Similar problems can plague color or, if it's a black-and-white film, the gradations of gray. When transferring film from a negative to a print, someone has to practice the fine art of "color timing." The same thing has to be done, though electronically, when transferring it to DVD. The job can be done well or it can be done badly. "The main reason a lot of Dad's are so bad," says Robert A. Harris, president of the Film Preserve, one of the top film-restoring companies, "is that the people making them don't know what they're doing and don't care what they're doing."
Also from November 9th's New York Times, an explanation of why so many kids and their parents are paying off larger than expected college loans: Poverty is hardly a rarity among the students of California State University at Fresno. About three hours and a world away sits Stanford. Far fewer of its students are poor, yet the federal government gives it about 7 times as much money under one program, 28 times as much in another, and almost 100 times as much in a third. Similar discrepancies emerge across the nation, adhering to a somewhat counterintuitive underlying theme: The federal government typically gives the wealthiest private universities, which often serve the smallest percentage of low-income students, significantly more financial aid money than their struggling counterparts with much greater shares of poor students. Brown, for example, got $169.23 for every student who applied for its low-interest Perkins loan in the 2000-1 academic year. Dartmouth got $174.88; Stanford, $211.80. But most universities did not get nearly that much: the median for the nation's colleges was $14.38, and nearly 200 colleges received less than $3 per applicant for financial aid. The University of Wisconsin at Madison got 21 cents.
As for the origins of the disparities, most veterans of university finance agree that they date back at least to the 1970s, when regional panels of educational experts, not formulas, decided how much colleges would receive. Because each university had to make its own case for the money, those with long histories and a certain financial savoir-faire tended to do particularly well. In fact, the panels were sometimes composed of their peers. Congress tried to correct the imbalance in 1980, voting to divide the aid according to a "fair share" formula. But that applied only to whatever new money flowed into these programs, guaranteeing that no college would receive less than it was already getting. The compromise averted a political melee over redistribution, but because spending in these programs has grown relatively slowly in the last 20 years, it did little to eliminate the disparities. Today, about 60 percent of the money is still spent honoring old pledges.
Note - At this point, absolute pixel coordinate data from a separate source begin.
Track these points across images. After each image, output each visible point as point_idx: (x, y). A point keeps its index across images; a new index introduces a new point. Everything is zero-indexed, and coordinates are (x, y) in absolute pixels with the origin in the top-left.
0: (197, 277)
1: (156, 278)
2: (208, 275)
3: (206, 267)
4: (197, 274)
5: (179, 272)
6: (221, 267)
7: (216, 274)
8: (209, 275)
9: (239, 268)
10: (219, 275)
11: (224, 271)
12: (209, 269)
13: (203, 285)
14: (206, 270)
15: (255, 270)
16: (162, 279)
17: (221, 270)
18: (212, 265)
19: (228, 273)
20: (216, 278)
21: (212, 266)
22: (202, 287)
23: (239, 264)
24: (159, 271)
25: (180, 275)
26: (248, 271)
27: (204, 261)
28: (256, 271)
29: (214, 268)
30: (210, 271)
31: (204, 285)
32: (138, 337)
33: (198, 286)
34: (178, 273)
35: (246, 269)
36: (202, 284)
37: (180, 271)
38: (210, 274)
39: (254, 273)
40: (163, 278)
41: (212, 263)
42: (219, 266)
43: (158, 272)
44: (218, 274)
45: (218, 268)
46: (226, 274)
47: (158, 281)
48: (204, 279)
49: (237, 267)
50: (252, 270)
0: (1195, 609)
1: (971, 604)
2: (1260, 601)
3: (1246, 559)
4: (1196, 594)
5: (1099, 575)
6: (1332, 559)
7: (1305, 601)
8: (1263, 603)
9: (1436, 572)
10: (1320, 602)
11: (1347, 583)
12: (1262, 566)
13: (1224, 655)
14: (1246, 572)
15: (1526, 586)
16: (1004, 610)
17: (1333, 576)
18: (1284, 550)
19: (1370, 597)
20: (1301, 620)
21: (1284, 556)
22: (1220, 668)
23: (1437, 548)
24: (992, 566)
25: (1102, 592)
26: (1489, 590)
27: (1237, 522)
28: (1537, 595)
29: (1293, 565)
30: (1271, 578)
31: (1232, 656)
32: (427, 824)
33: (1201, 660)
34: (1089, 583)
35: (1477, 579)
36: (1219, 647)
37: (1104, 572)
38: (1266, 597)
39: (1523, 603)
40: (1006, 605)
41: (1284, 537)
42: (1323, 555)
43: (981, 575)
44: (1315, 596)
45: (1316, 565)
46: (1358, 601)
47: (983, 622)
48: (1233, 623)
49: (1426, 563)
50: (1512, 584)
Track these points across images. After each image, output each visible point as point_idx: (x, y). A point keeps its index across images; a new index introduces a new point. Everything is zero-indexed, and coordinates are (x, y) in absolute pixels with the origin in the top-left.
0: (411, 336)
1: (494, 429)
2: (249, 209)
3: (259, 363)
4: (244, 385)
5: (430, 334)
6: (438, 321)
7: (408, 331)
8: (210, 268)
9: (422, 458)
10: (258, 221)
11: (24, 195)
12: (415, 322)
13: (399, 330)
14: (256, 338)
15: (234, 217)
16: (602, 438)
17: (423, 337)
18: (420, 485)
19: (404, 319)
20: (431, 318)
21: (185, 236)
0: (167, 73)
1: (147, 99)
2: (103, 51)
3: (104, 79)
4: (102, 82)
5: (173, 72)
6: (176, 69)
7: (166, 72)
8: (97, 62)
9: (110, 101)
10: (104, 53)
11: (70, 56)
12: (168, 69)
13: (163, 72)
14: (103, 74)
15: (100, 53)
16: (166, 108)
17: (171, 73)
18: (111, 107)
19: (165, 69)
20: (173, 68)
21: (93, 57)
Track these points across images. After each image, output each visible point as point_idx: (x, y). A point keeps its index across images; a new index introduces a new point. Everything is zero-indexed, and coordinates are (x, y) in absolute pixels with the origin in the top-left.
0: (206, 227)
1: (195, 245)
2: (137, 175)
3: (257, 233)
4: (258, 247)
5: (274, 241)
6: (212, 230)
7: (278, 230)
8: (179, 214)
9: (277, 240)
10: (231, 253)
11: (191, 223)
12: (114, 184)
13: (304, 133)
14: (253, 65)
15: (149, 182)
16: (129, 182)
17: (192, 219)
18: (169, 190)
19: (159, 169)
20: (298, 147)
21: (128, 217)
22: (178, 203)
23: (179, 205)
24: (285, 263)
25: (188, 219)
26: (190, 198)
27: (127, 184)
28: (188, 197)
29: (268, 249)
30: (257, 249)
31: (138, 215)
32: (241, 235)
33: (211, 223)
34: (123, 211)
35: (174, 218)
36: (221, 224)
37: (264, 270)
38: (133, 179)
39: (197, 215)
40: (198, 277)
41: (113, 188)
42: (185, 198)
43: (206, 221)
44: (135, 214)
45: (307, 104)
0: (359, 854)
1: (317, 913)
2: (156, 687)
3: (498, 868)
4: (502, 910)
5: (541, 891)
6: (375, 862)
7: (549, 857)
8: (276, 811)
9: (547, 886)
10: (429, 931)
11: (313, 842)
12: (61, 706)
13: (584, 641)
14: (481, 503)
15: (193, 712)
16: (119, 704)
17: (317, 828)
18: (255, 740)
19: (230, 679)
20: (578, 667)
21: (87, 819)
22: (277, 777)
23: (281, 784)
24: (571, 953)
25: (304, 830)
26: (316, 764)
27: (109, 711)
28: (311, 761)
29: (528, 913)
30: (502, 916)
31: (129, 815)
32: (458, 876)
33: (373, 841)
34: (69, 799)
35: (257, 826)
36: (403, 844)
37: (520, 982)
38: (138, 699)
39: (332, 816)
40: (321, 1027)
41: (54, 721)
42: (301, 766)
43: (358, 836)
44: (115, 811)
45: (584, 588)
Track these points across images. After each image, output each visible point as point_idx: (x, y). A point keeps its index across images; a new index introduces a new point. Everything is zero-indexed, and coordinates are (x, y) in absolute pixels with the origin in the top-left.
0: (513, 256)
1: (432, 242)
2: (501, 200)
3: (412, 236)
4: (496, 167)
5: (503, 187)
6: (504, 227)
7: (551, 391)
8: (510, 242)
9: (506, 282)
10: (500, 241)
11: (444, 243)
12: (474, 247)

Finally, something I learned personally this week, apart from what a potato ricer is. I was coming out of a mall, and a team of guys was assembling a 35-foot tall Christmas tree. It wasn't an artificial tree. It was real -- but augmented. It seems they start with a real tree and a mess of extra branches. Then, they trim back all the asymmetrical branches and fill out the tree to perfect form by drilling holes and inserting the branches taken from other trees. Evergreen branches, of course, will hold their color and seem to be alive for several months after they've been cut.
"How long has then been going on?" I asked one of the guys who was working. "Years," he said. "We do trees for big malls, and for Disneyland, and for any other place that has the money." It costs about a thousand bucks a foot for a fully decorated tree.